If you haven’t yet seen it, take a moment to crank up the volume and check out Rockin1000’s “Learn to Fly” cover right now.

Wasn’t that fun? Rockin1000 was a labor of love spearheaded by Foo fan Fabio Zaffagnini of Cesena, Italy, who spent two years and raised nearly $50,000 through a crowd-funding campaign in an effort to persuade the band to perform in his hometown.

As fun as it is to watch, the video was meticulously planned and developed over a long period of time for a specific audience and for a specific purpose. Consider these lessons that marketers can take away from “Learn To Fly”, as summarized from Andy Smith’s list in Reel SEO.

Make It Awesome

If you really think your idea is awesome, there’s probably a good chance a lot of other people will agree. As of this writing (two weeks after the video was uploaded), about 24+ million people agree with the town of Cesena.


What if you were to team up with all those people who agree your idea is pretty awesome? Zaffagnini recruited 250 drummers, 250 singers, 350 guitarists, and 150 bass players, not to mention numerous techs and camera operators, to bring one band to their town.

◆ Recorded data ◆
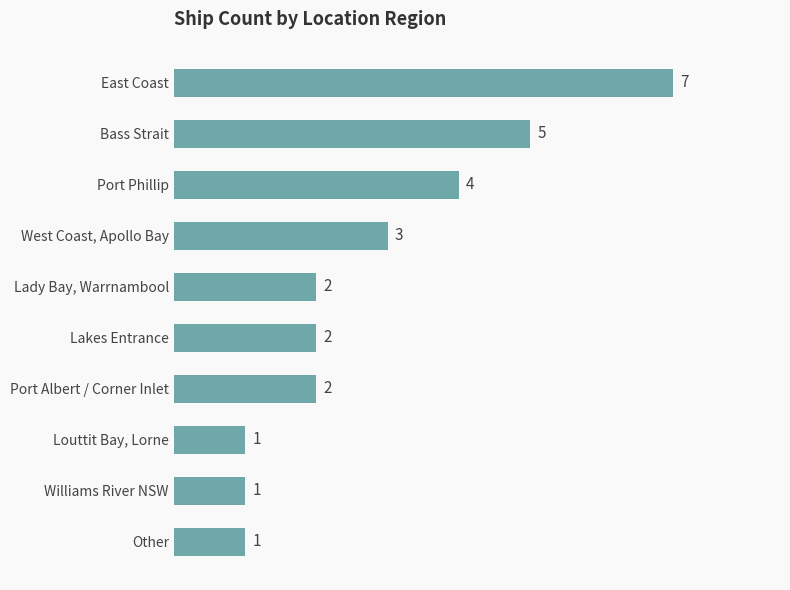

What is the maximum value shown in the chart?

7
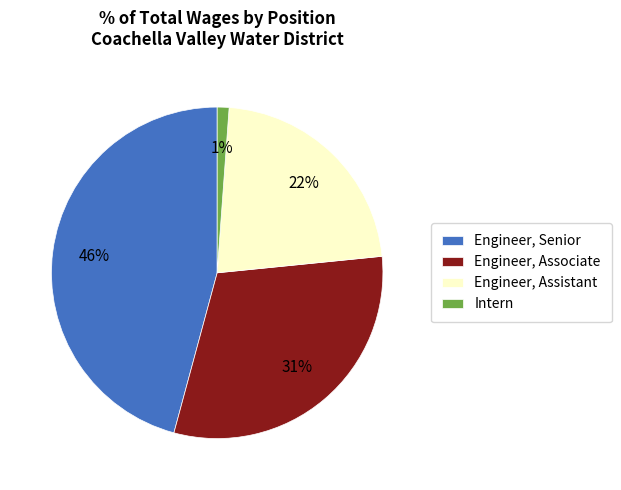

Which has a higher value, Engineer, Assistant or Engineer, Senior?

Engineer, Senior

◆ Exercise tasks ◆
1) Condense the paragraph of the Rockin1000 article that begins "Wasn't that fun?" into one shorter sentence, keeping its main facts.
2) Quote the Rockin1000 article word for word, starting with "Wasn’t that fun?" and going on through "in Reel SEO.".

◆ Solution set ◆
1) Rockin1000 was led by Foo fan Fabio Zaffagnini of Cesena, Italy, who spent two years and raised nearly $50,000 through crowd-funding to persuade the band to perform in his hometown.

2)
Wasn’t that fun? Rockin1000 was a labor of love spearheaded by Foo fan Fabio Zaffagnini of Cesena, Italy, who spent two years and raised nearly $50,000 through a crowd-funding campaign in an effort to persuade the band to perform in his hometown.

As fun as it is to watch, the video was meticulously planned and developed over a long period of time for a specific audience and for a specific purpose. Consider these lessons that marketers can take away from “Learn To Fly”, as summarized from Andy Smith’s list in Reel SEO.